2014 Early Career Investigator Grant Recipient — Barbara Stulken Norquist, MD
Project Summary
PARP inhibitors are a promising new class of drugs for the treatment of ovarian cancer. They work by taking advantage of a cancer’s inability to repair its own DNA. Ovarian cancers from women who carry mutations in the DNA repair genes BRCA1 and BRCA2 have defective DNA repair, and are uniquely susceptible to PARP inhibitors. Mutations in other genes affecting DNA repair, either those that are inherited or those that develop within cancers may also predict response to PARP inhibitors. Other measurable features within the tumor may also predict response.
We seek to measure multiple biomarkers in both blood and tumors in order to predict response to PARP inhibitors. We will do this by assessing blood and tumor samples from women enrolled in a clinical trial of the PARP inhibitor rucaparib for recurrent ovarian cancer.
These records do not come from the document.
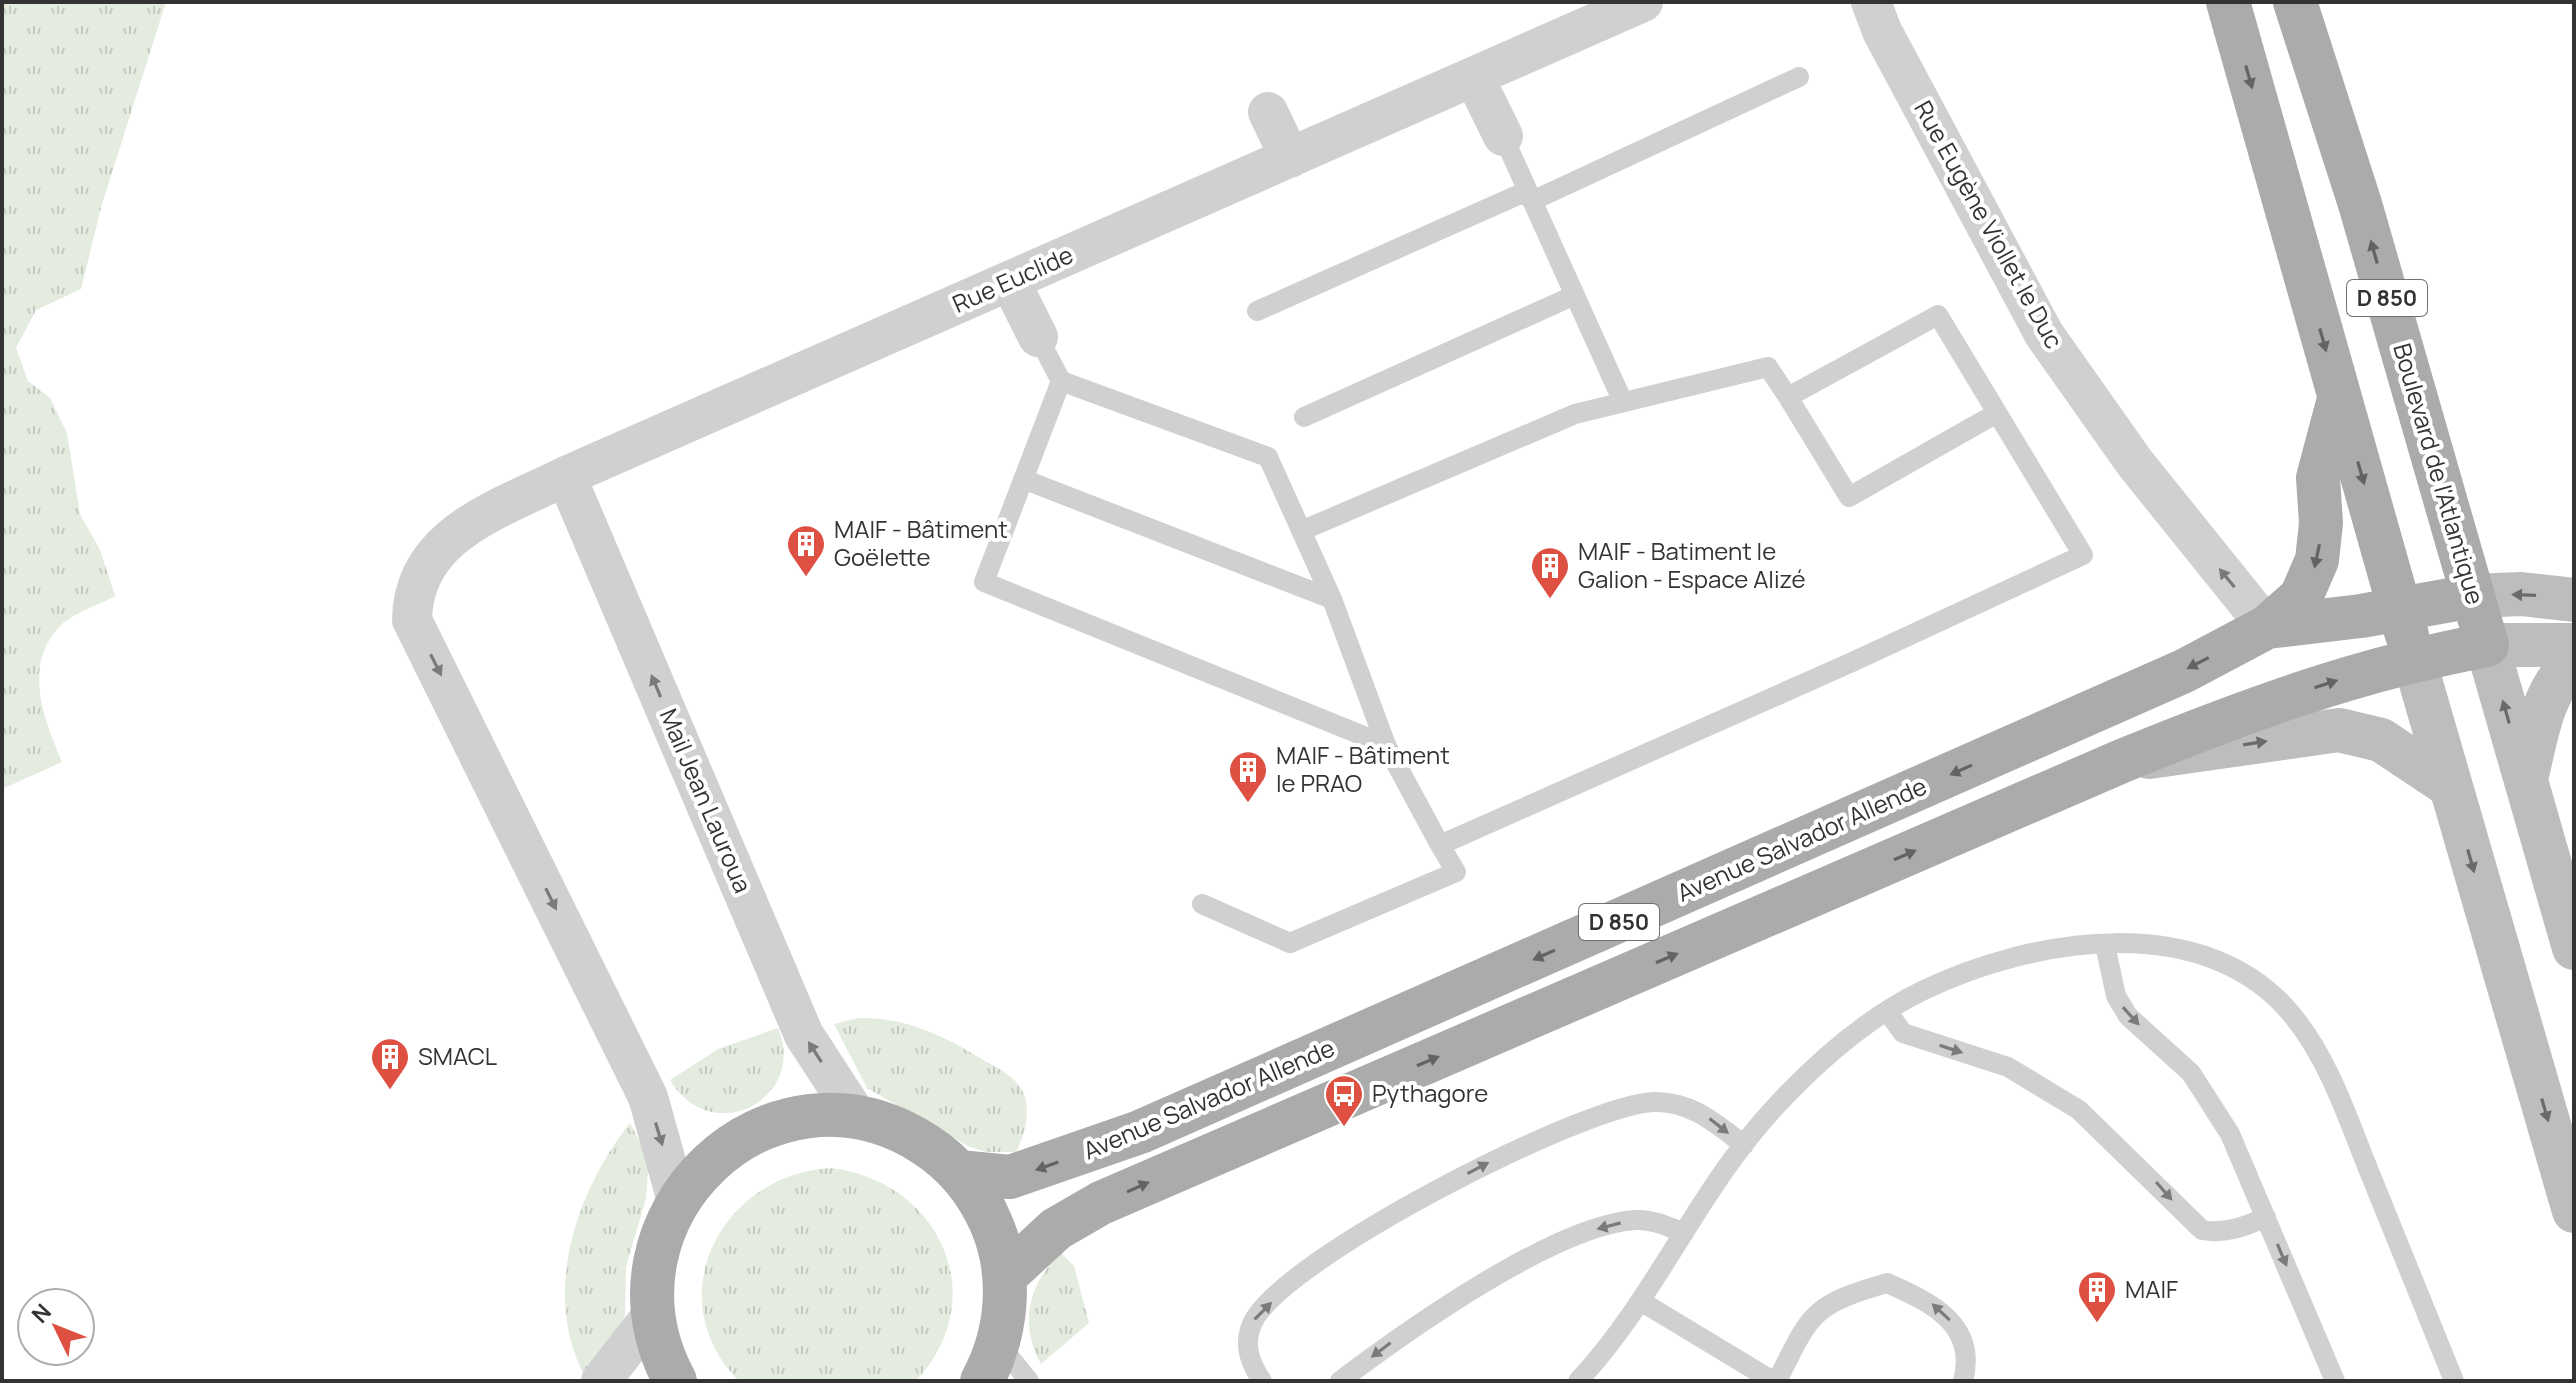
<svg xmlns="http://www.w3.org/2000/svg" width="2576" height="1383" font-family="Manrope,sans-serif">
	<defs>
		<pattern id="grass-tufts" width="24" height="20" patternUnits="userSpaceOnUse" patternTransform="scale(2)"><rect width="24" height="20" fill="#e4ebdf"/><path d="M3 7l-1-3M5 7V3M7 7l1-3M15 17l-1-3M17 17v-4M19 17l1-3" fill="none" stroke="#c4cac0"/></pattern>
	</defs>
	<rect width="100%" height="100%" fill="#fff"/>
	<path fill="url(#grass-tufts)" d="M2 2H166L102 204 81 289 36 310 16 348 28 381 50 398 67 433 80 514 100 550 115 596C99 605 73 613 60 626 22 665 44 719 62 762L2 789Z
		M858 1018C907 1017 944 1036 985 1061 998 1068 1012 1075 1020 1087 1033 1105 1025 1134 1016 1152H986L968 1146 867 1088 834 1024Z
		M778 1028C808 1098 712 1150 670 1080L718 1049Z
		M630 1123 649 1160 646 1198 626 1267 625 1315 617 1336 586 1378C540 1296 576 1191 630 1123Z
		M830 1168C939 1180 994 1297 916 1381H739C657 1298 721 1175 830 1168Z
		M1061 1253 1074 1266 1089 1323 1041 1364C1019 1325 1028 1283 1061 1253Z"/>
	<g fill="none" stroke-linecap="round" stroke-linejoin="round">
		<path stroke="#d0d0d0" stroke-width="20" d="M1503 136 1623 402
			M1532 201 1799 77
			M1257 311 1527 191
			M1038 337 1061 381 984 582 1386 745 1332 599 1268 457 1061 381
			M1788 397 1849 497 1997 413
			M1304 417 1575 295
			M1023 479 1332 599
			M1301 531 1575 414 1768 367 1788 397 1938 315 2083 555 1850 663 1440 845 1386 745
			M1202 904 1290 943 1456 872 1440 845
			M2105 945 2116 996 2128 1016 2191 1073 2230 1134 2335 1381
			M1887 1011 1903 1033 2008 1067 2079 1110 2202 1230C2224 1234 2245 1227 2266 1217
			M1642 1302 1773 1381
			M999 1344 1029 1381
			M1262 1381C1250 1363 1243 1345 1252 1324 1278 1261 1583 1105 1653 1102 1691 1101 1715 1123 1744 1145
			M1340 1381C1405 1332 1556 1224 1636 1220 1652 1219 1669 1227 1684 1233
			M1578 1381C1656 1298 1698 1189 1776 1106 1818 1061 1866 1018 1922 991 2031 938 2206 908 2293 1016 2329 1060 2348 1119 2369 1171 2397 1241 2426 1311 2454 1381
			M1777 1381C1811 1313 1811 1305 1887 1283 1930 1302 1978 1324 1963 1381"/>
		<path stroke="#d0d0d0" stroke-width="40" d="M1871 2 1882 31 2044 334 2135 463 2267 627
			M1474 77 1503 136
			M1268 112 1290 158
			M1010 281 1038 337
			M566 476 804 1035 858 1118
			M677 1201 648 1097 412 620C413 533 501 509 566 476L1643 2
			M601 1381 653 1314"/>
		<path stroke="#bdbdbd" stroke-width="44" d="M2473 596 2521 594 2574 600
			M2574 645H2487L2574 948
			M2414 659 2574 1211
			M2149 757 2339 730 2381 740 2450 786
			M2526 779C2536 740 2541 690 2574 663"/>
		<path stroke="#ababab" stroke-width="44" d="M2228 2 2407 635
			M2267 627 2301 597 2317 560 2321 523 2318 478 2339 399
			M959 1172 1010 1177 1140 1132 2184 671 2267 627 2361 616 2473 596
			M1005 1276 1056 1229 1101 1203 2122 761C2244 711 2358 669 2487 645L2360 204 2295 2
			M675 1381C587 1219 771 1043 926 1145 955 1164 977 1191 991 1223 1013 1274 1008 1333 982 1381"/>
	</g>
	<defs><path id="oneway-solid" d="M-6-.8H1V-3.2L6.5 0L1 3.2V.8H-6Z" transform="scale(2)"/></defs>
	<g fill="#636363">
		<use href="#oneway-solid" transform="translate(2249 77) rotate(74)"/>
		<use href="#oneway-solid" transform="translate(2374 252) rotate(-106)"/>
		<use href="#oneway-solid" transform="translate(2323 340) rotate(74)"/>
		<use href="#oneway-solid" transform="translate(2361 473) rotate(74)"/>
		<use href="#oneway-solid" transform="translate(2317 556) rotate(102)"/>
		<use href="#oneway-solid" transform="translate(2198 663) rotate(153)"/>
		<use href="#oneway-solid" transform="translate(2326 684) rotate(-18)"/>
		<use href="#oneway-solid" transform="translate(1961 770) rotate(156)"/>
		<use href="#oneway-solid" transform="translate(1905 855) rotate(-23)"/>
		<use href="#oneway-solid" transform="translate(1544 955) rotate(156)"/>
		<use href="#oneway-solid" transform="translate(1667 958) rotate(-23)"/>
		<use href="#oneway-solid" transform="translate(1428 1061) rotate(-23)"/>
		<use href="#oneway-solid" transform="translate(1047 1166) rotate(160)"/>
		<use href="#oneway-solid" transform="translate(1138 1187) rotate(-24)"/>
	</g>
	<g fill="#7a7a7a">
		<use href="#oneway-solid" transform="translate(2227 578) rotate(-129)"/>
		<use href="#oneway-solid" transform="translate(436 665) rotate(63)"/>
		<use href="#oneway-solid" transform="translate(656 686) rotate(-113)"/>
		<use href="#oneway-solid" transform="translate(551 899) rotate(64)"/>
		<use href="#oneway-solid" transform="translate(2131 1016) rotate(48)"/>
		<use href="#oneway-solid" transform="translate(1951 1049) rotate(18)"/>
		<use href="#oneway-solid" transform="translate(815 1052) rotate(-123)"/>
		<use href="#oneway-solid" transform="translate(1719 1126) rotate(38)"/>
		<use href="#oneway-solid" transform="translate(659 1134) rotate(73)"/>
		<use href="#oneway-solid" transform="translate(1478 1168) rotate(-28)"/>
		<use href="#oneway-solid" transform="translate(2164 1191) rotate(49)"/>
		<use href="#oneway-solid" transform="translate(1609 1226) rotate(165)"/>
		<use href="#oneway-solid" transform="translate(2282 1255) rotate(67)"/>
		<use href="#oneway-solid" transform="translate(1263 1311) rotate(-45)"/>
		<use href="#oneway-solid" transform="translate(1941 1312) rotate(-137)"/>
		<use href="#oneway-solid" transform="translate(1381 1350) rotate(143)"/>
	</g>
	<g fill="#6a6a6a">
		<use href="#oneway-solid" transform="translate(2524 595) rotate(-178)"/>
		<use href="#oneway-solid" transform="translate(2506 712) rotate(-106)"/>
		<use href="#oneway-solid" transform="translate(2255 743) rotate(-9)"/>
		<use href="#oneway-solid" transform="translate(2471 861) rotate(74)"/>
		<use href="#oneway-solid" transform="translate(2545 1110) rotate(74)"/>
	</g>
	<defs>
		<g id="building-pin" transform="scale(2)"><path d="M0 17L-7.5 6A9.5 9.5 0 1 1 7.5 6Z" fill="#dd5042" stroke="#fff"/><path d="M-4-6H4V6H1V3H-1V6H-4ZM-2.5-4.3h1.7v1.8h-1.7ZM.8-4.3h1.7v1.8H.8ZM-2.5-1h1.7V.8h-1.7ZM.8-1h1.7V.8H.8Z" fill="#fff"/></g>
		<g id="bus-pin" transform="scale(2)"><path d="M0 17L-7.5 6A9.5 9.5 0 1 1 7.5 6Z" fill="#dd5042" stroke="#fff"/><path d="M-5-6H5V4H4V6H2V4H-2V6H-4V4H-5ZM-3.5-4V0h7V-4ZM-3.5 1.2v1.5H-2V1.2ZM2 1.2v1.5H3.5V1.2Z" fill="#fff"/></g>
	</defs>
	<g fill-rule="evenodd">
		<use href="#building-pin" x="806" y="544"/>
		<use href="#building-pin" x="1550" y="566"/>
		<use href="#building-pin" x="1248" y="770"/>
		<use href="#building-pin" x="390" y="1057"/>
		<use href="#bus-pin" x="1344" y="1094"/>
		<use href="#building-pin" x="2097" y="1290"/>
	</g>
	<g text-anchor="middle" stroke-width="8" stroke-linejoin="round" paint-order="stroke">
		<g fill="#fff" stroke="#707070" stroke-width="2">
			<rect x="2347" y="280" width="80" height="36" rx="6"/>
			<rect x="1579" y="904" width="80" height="36" rx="6"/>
		</g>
		<g font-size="22" font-weight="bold" fill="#333">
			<text x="2387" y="306">D 850</text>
			<text x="1619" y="930">D 850</text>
		</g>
		<g font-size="24" fill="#333" stroke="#fff">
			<text transform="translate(1988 225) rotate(61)" y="8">Rue Eugène Viollet le Duc</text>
			<text transform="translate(1013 280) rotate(-24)" y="8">Rue Euclide</text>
			<text transform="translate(2438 474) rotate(74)" y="8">Boulevard de l'Atlantique</text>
			<text transform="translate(705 801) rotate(67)" y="8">Mail Jean Lauroua</text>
			<text transform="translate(1802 840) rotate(-24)" y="8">Avenue Salvador Allende</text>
			<text transform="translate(1209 1100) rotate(-23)" y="8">Avenue Salvador Allende</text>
		</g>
		<g font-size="24" fill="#333" stroke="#fff" text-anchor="start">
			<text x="834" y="538">MAIF - Bâtiment<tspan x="834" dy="28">Goëlette</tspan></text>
			<text x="1578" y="560">MAIF - Batiment le<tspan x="1578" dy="28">Galion - Espace Alizé</tspan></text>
			<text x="1276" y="764">MAIF - Bâtiment<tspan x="1276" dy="28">le PRAO</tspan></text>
			<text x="418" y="1065">SMACL</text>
			<text x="1372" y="1102">Pythagore</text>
			<text x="2125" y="1298">MAIF</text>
		</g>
	</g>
	<rect width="2576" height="1383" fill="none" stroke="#333333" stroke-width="8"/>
	<g transform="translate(56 1327) rotate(313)"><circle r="38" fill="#ffffff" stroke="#adadad" stroke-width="2"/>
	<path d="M0-6L14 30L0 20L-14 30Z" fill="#dd5042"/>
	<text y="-12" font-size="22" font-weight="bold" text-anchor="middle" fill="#333333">N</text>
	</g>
</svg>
We will use advanced genomic sequencing to test blood and tumors for mutations in a panel of 56 DNA-repair genes, along with other changes that might predict defective DNA repair. We will then look at those findings to see which features were most predictive of responding to the PARP inhibitor on the clinical trial. We hope to use these data to develop clinically useful tests to predict which women with ovarian cancer will have the best chance of responding to a PARP inhibitor, to allow the most rational and cost effective use of this promising therapy.
This grant was made possible in part by a generous donation from Ovarian Cycle Chicago.